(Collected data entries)
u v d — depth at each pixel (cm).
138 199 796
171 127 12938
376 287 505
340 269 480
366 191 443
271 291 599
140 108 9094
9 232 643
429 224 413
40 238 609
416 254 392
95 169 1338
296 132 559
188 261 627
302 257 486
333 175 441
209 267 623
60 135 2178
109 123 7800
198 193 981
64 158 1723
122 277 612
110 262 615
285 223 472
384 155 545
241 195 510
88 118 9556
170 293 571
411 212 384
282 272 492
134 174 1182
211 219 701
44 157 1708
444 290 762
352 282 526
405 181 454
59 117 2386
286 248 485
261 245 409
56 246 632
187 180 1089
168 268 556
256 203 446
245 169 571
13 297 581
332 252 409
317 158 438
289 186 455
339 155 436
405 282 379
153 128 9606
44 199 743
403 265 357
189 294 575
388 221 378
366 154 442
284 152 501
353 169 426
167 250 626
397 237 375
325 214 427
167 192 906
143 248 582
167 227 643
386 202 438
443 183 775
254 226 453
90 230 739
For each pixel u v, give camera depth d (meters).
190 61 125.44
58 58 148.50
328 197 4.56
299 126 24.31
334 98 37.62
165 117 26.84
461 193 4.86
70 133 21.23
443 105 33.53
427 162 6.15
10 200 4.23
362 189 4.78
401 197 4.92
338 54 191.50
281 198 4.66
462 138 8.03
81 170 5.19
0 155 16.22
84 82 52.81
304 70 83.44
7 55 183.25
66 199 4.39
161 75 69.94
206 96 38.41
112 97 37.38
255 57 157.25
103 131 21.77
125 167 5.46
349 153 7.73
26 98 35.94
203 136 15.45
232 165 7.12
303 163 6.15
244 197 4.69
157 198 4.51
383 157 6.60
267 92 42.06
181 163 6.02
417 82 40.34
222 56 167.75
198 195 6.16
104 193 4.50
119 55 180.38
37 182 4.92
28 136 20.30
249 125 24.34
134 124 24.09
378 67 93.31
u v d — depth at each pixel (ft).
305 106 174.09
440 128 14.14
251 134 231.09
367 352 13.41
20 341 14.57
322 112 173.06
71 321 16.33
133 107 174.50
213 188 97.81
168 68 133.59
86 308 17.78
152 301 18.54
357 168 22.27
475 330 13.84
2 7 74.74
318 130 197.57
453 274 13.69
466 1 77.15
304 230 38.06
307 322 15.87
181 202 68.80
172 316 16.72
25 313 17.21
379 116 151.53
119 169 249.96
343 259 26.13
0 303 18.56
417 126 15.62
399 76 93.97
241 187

* What is required *
Please restate the preceding entries word for word.

* Response to the exercise *
u v d — depth at each pixel (cm).
138 199 796
171 127 12938
376 287 505
340 269 480
366 191 443
271 291 599
140 108 9094
9 232 643
429 224 413
40 238 609
416 254 392
95 169 1338
296 132 559
188 261 627
302 257 486
333 175 441
209 267 623
60 135 2178
109 123 7800
198 193 981
64 158 1723
122 277 612
110 262 615
285 223 472
384 155 545
241 195 510
88 118 9556
170 293 571
411 212 384
282 272 492
134 174 1182
211 219 701
44 157 1708
444 290 762
352 282 526
405 181 454
59 117 2386
286 248 485
261 245 409
56 246 632
187 180 1089
168 268 556
256 203 446
245 169 571
13 297 581
332 252 409
317 158 438
289 186 455
339 155 436
405 282 379
153 128 9606
44 199 743
403 265 357
189 294 575
388 221 378
366 154 442
284 152 501
353 169 426
167 250 626
397 237 375
325 214 427
167 192 906
143 248 582
167 227 643
386 202 438
443 183 775
254 226 453
90 230 739
For each pixel u v, give camera depth d (meters).
190 61 125.44
58 58 148.50
328 197 4.56
299 126 24.31
334 98 37.62
165 117 26.84
461 193 4.86
70 133 21.23
443 105 33.53
427 162 6.15
10 200 4.23
362 189 4.78
401 197 4.92
338 54 191.50
281 198 4.66
462 138 8.03
81 170 5.19
0 155 16.22
84 82 52.81
304 70 83.44
7 55 183.25
66 199 4.39
161 75 69.94
206 96 38.41
112 97 37.38
255 57 157.25
103 131 21.77
125 167 5.46
349 153 7.73
26 98 35.94
203 136 15.45
232 165 7.12
303 163 6.15
244 197 4.69
157 198 4.51
383 157 6.60
267 92 42.06
181 163 6.02
417 82 40.34
222 56 167.75
198 195 6.16
104 193 4.50
119 55 180.38
37 182 4.92
28 136 20.30
249 125 24.34
134 124 24.09
378 67 93.31
u v d — depth at each pixel (ft).
305 106 174.09
440 128 14.14
251 134 231.09
367 352 13.41
20 341 14.57
322 112 173.06
71 321 16.33
133 107 174.50
213 188 97.81
168 68 133.59
86 308 17.78
152 301 18.54
357 168 22.27
475 330 13.84
2 7 74.74
318 130 197.57
453 274 13.69
466 1 77.15
304 230 38.06
307 322 15.87
181 202 68.80
172 316 16.72
25 313 17.21
379 116 151.53
119 169 249.96
343 259 26.13
0 303 18.56
417 126 15.62
399 76 93.97
241 187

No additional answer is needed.